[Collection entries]
*** Block opens ***

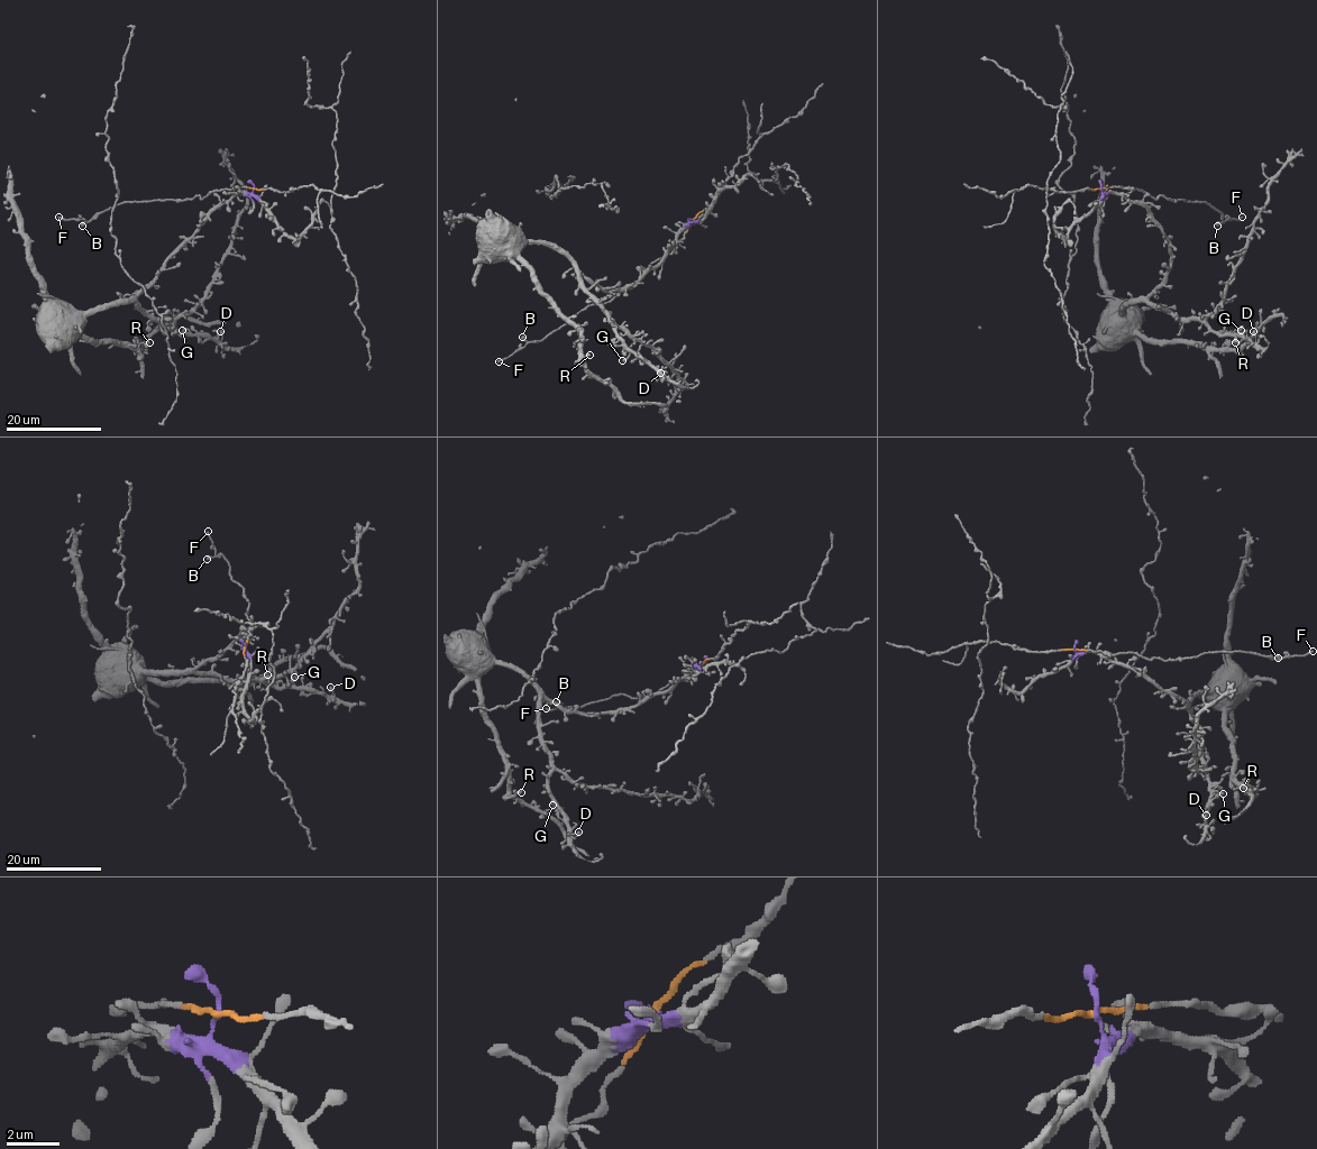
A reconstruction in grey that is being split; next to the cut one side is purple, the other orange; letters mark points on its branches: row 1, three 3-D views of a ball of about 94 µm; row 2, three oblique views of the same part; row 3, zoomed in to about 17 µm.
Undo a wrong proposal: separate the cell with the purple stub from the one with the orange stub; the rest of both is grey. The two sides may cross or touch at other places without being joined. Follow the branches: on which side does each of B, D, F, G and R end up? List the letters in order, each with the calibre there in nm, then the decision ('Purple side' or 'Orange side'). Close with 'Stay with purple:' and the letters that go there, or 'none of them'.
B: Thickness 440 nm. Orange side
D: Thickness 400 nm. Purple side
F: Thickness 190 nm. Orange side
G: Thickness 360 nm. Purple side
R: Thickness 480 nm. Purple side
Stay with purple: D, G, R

*** Block closes ***
*** Block opens ***

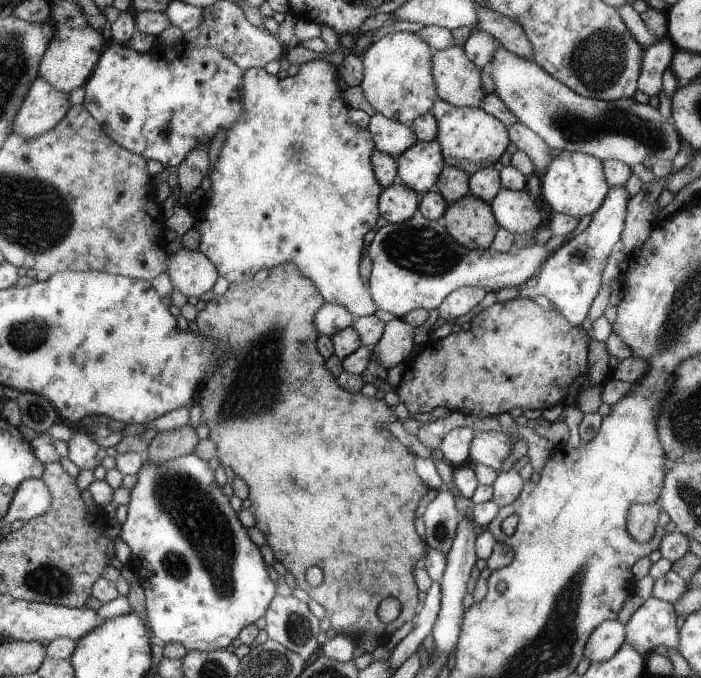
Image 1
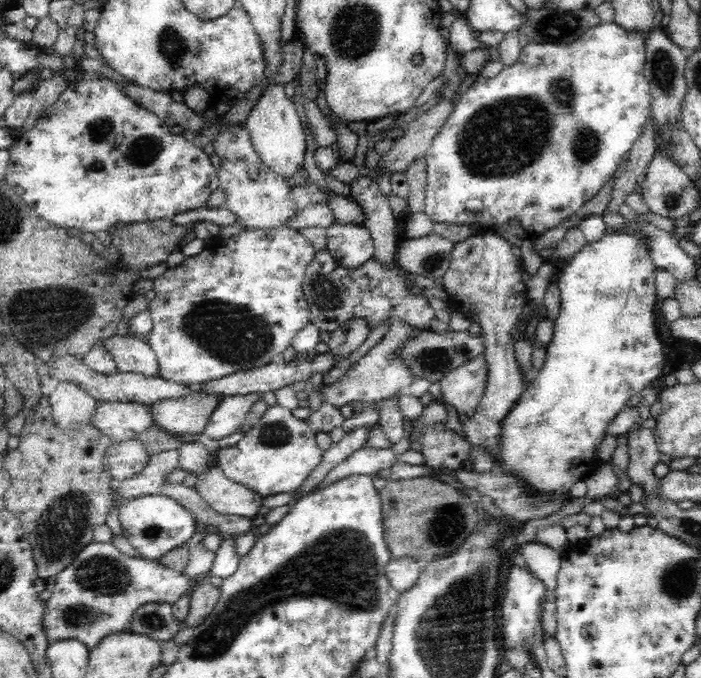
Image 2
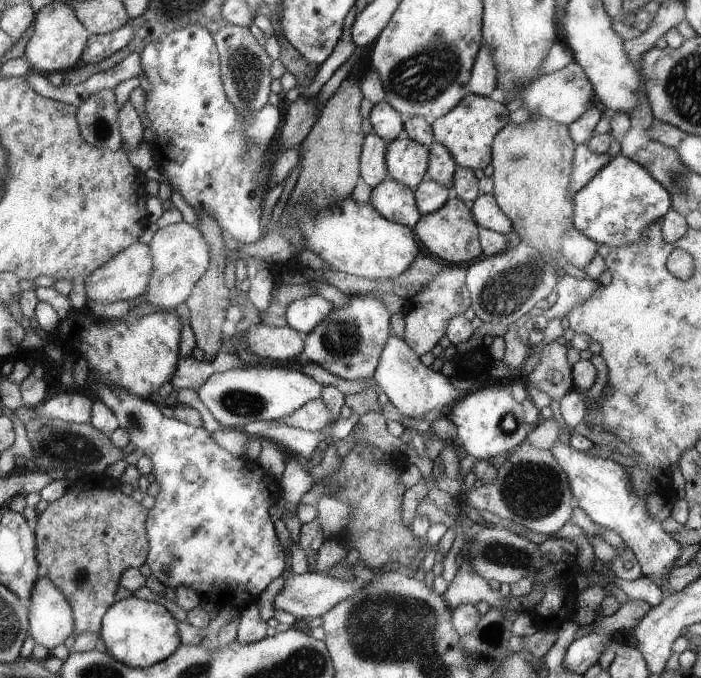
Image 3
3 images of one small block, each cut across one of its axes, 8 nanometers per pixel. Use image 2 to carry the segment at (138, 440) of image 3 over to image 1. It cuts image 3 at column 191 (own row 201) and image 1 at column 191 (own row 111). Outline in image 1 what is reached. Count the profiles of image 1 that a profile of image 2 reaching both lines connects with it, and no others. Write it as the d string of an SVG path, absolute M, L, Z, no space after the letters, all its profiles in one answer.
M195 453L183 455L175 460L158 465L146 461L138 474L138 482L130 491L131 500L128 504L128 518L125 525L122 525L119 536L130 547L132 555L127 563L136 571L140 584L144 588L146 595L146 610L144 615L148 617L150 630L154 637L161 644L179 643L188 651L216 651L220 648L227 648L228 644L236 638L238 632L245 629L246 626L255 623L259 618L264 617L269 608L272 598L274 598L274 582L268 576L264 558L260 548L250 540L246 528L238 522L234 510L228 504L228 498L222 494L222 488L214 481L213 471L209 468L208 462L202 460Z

*** Block closes ***
*** Block opens ***

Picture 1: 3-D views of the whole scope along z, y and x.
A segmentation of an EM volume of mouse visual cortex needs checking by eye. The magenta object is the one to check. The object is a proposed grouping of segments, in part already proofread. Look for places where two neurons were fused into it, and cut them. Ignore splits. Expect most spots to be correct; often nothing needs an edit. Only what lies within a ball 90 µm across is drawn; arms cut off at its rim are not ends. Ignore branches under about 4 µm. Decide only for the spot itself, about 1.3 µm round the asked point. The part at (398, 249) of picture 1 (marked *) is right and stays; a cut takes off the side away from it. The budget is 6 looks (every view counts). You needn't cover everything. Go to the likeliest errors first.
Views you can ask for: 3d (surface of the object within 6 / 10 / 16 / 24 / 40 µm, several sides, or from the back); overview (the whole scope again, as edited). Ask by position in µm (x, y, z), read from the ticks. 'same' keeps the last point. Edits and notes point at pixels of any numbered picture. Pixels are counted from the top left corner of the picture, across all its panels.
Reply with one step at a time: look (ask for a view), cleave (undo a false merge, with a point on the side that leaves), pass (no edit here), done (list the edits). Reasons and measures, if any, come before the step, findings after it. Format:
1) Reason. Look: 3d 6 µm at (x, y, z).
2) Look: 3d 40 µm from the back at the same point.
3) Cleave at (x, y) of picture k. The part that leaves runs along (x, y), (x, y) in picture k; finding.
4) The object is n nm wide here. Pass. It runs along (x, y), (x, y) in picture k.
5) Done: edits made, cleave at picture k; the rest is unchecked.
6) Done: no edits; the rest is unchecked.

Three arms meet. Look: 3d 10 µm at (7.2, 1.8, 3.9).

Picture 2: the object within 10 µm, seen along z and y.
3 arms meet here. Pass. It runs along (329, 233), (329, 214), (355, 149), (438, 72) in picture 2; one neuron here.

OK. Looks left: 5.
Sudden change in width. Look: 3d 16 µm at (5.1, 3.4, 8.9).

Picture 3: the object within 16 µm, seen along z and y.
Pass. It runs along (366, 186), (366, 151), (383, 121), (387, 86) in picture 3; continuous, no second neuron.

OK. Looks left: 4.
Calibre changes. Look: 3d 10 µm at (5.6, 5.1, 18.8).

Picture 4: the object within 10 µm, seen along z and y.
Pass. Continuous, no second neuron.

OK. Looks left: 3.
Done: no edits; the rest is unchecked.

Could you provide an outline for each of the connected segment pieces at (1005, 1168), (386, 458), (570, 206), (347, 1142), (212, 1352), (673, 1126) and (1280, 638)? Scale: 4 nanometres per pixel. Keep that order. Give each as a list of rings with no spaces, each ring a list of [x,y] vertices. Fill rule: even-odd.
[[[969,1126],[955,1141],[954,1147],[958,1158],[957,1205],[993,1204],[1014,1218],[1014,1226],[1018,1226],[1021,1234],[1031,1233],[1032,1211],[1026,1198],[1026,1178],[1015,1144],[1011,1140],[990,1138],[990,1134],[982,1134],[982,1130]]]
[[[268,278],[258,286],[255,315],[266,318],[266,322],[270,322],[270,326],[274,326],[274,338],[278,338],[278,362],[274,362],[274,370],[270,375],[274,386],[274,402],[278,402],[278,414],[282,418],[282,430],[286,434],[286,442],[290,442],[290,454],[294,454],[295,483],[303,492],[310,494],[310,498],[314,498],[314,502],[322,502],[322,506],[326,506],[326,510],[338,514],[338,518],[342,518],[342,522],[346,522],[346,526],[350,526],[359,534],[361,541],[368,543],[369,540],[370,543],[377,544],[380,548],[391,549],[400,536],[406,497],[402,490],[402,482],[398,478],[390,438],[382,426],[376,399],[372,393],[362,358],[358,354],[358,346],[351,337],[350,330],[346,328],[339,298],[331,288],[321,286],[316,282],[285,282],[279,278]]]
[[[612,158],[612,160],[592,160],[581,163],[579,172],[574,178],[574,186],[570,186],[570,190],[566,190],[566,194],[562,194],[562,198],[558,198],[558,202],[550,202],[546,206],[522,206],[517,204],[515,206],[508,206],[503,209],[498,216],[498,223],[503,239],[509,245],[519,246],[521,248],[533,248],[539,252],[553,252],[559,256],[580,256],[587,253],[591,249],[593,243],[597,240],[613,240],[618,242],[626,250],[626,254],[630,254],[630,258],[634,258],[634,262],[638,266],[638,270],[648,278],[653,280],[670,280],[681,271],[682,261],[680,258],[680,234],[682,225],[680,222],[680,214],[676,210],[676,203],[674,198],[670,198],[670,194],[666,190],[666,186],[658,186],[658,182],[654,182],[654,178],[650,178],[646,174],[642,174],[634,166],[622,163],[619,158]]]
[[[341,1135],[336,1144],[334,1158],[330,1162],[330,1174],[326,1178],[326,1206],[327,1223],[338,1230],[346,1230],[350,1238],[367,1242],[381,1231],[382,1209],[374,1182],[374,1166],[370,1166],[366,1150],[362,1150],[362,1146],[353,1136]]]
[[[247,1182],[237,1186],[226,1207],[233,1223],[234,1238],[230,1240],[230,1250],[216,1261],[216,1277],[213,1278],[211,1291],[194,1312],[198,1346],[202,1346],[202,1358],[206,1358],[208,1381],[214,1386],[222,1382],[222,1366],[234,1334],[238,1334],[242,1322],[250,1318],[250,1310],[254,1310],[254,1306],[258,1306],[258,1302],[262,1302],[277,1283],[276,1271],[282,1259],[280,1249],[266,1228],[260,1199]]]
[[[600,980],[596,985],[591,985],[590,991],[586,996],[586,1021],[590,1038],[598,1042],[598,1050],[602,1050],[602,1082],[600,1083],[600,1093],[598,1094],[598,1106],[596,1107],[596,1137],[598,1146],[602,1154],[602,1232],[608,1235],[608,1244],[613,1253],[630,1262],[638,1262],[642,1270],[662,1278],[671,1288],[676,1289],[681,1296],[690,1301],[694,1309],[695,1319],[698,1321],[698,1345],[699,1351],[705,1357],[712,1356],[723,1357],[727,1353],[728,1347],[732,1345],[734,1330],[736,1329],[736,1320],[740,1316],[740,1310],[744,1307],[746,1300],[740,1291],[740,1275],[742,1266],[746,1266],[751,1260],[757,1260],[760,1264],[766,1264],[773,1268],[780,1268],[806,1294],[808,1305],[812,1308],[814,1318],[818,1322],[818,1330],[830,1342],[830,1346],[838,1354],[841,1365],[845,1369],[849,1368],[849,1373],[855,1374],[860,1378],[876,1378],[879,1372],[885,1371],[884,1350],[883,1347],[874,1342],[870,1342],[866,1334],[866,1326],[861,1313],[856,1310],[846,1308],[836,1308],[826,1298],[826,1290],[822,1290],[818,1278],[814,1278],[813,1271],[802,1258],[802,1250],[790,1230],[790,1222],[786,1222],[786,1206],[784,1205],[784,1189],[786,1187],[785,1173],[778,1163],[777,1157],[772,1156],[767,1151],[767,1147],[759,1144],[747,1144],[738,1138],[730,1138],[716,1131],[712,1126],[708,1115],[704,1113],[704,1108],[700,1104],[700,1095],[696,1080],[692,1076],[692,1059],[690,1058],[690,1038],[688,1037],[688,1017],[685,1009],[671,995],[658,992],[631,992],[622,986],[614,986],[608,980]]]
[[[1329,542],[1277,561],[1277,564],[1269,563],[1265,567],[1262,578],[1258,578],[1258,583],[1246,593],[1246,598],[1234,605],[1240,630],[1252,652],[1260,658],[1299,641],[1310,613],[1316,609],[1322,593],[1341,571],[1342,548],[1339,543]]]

*** Block closes ***

Tell me how many lines in the data include "same", giving only the number.

EXPECTED ANSWER >> 3